# Action item:
Copy out each entry below verbatim, skipping the images.

# Supplied data:
========================================

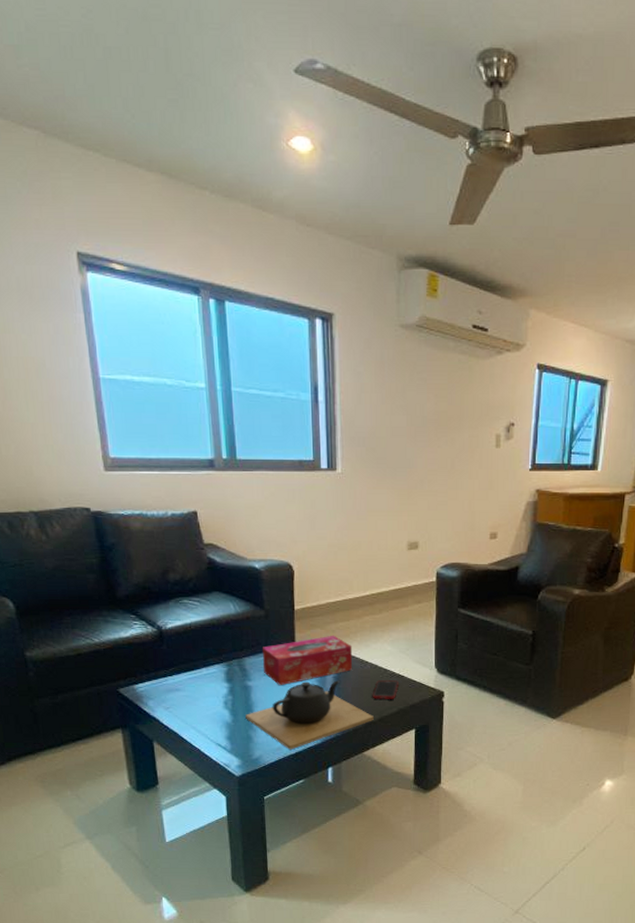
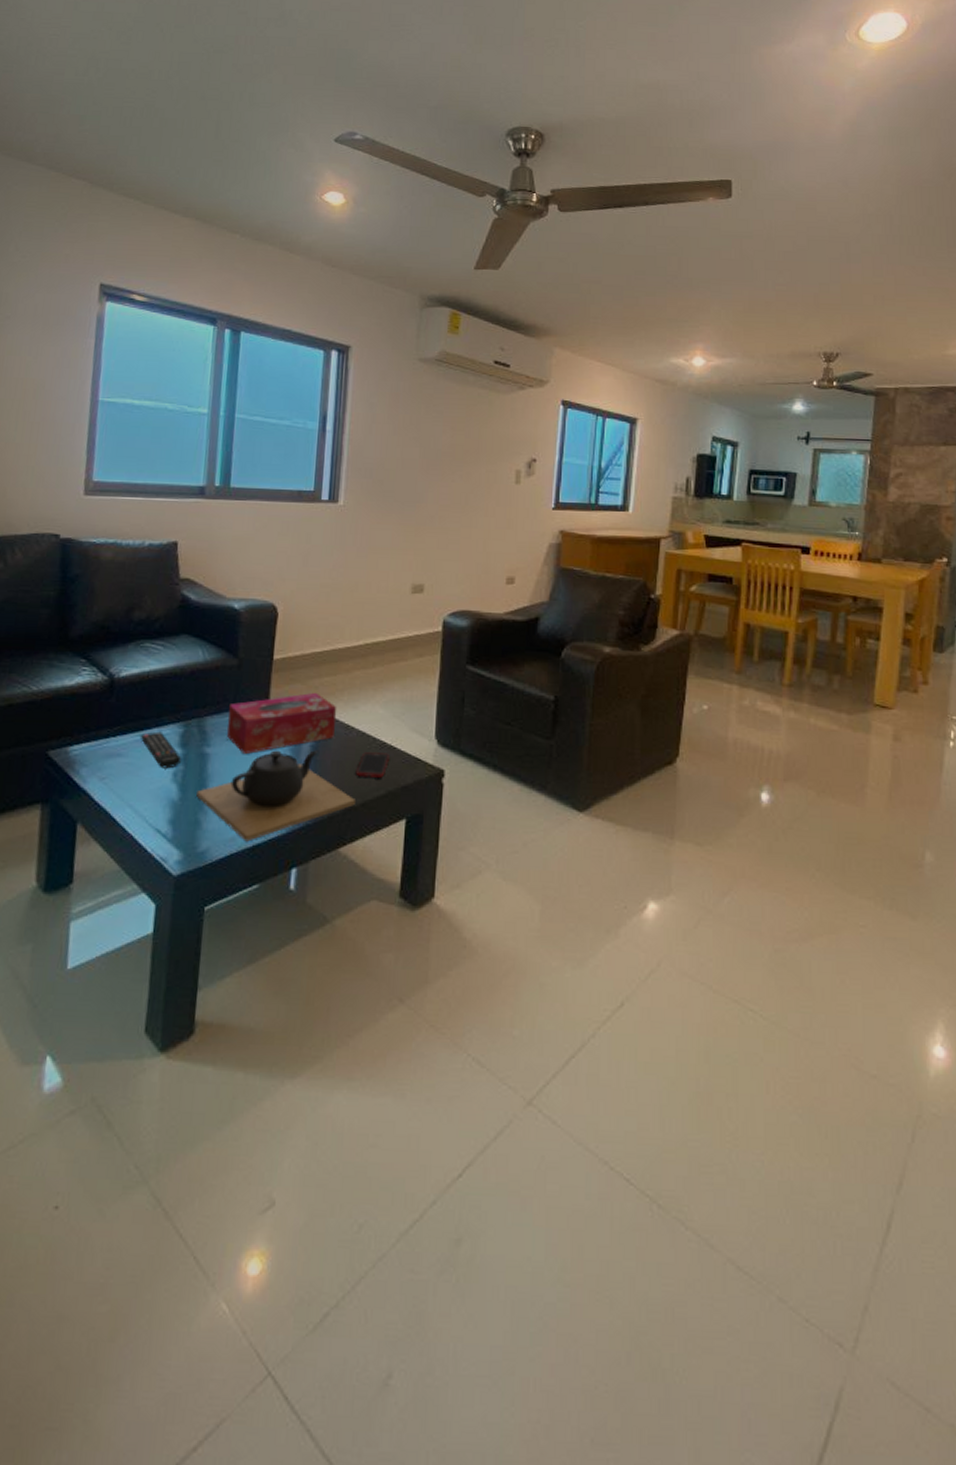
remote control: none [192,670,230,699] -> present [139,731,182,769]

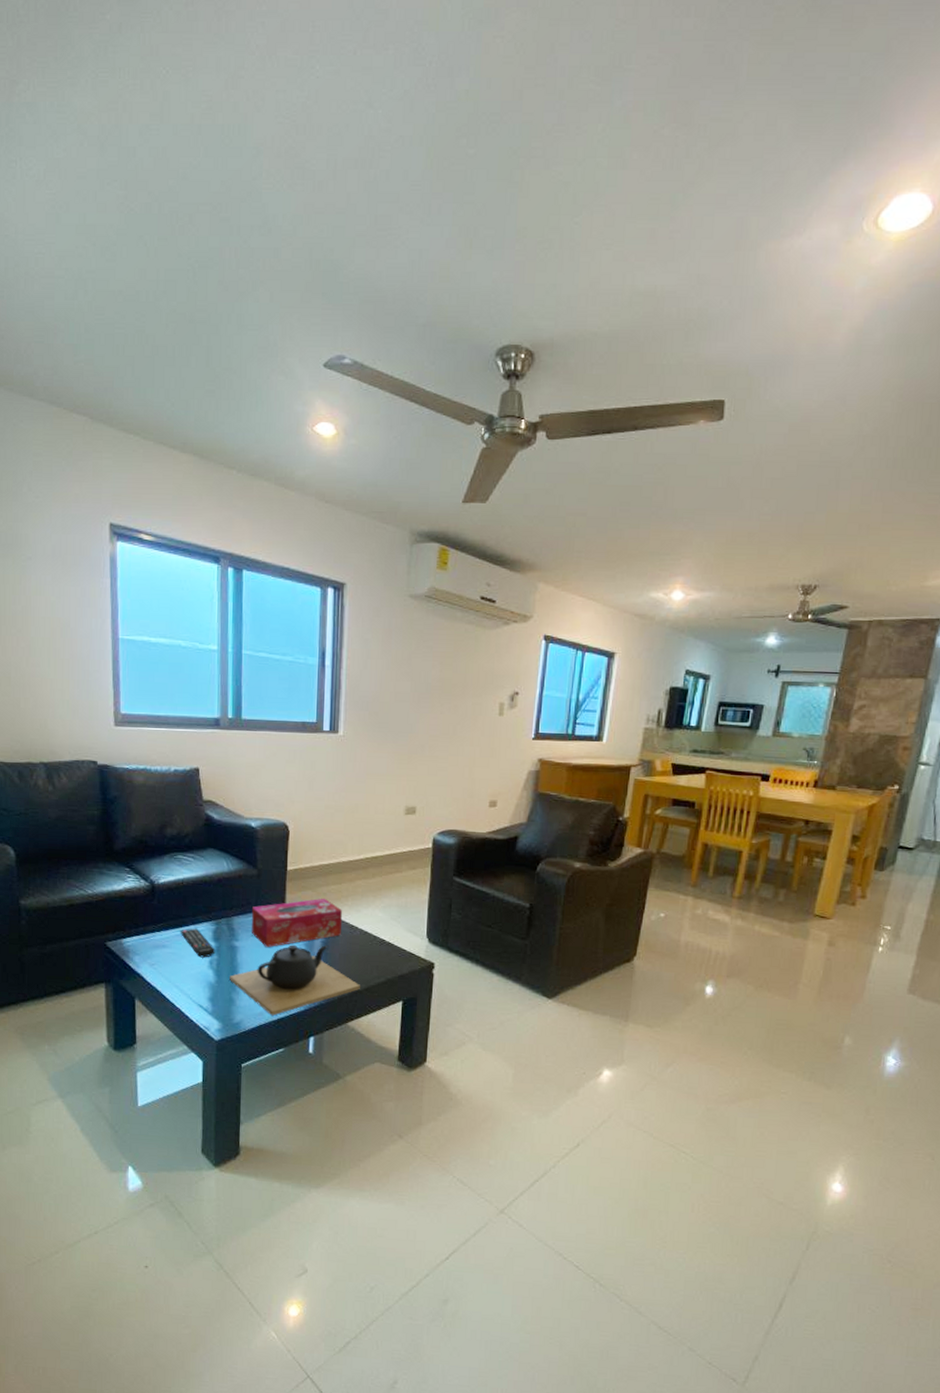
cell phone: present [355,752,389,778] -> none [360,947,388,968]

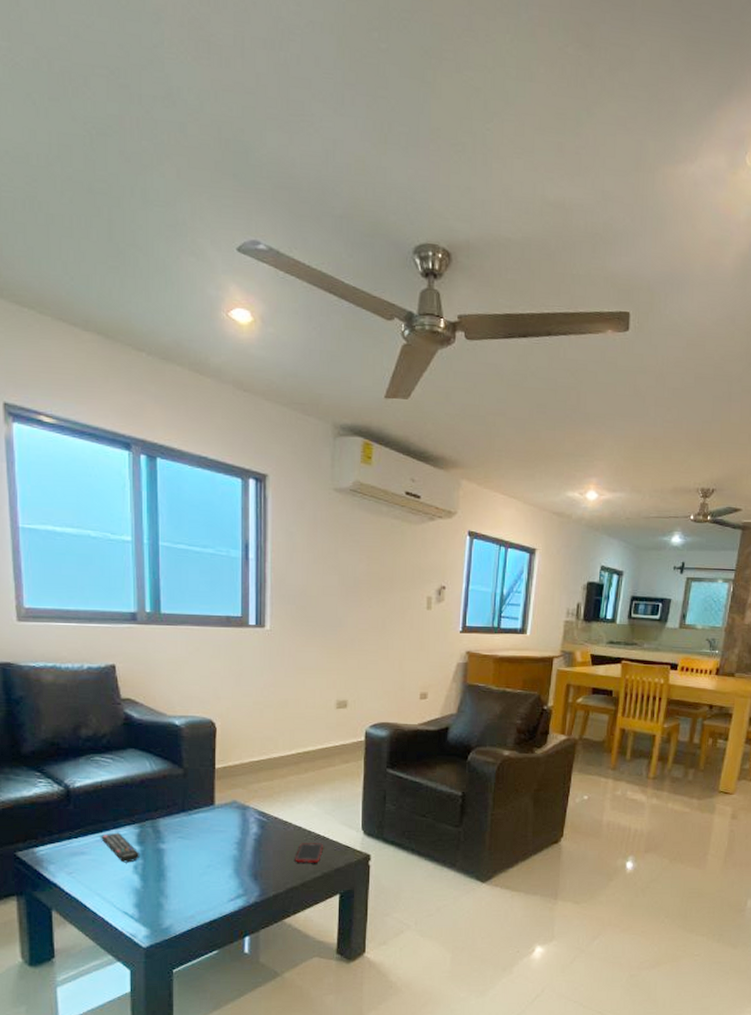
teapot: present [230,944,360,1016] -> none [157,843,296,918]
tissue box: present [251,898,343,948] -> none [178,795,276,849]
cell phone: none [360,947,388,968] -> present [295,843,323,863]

========================================

# Written answer:
remote control: none [192,670,230,699] -> present [139,731,182,769]

cell phone: present [355,752,389,778] -> none [360,947,388,968]

teapot: present [230,944,360,1016] -> none [157,843,296,918]
tissue box: present [251,898,343,948] -> none [178,795,276,849]
cell phone: none [360,947,388,968] -> present [295,843,323,863]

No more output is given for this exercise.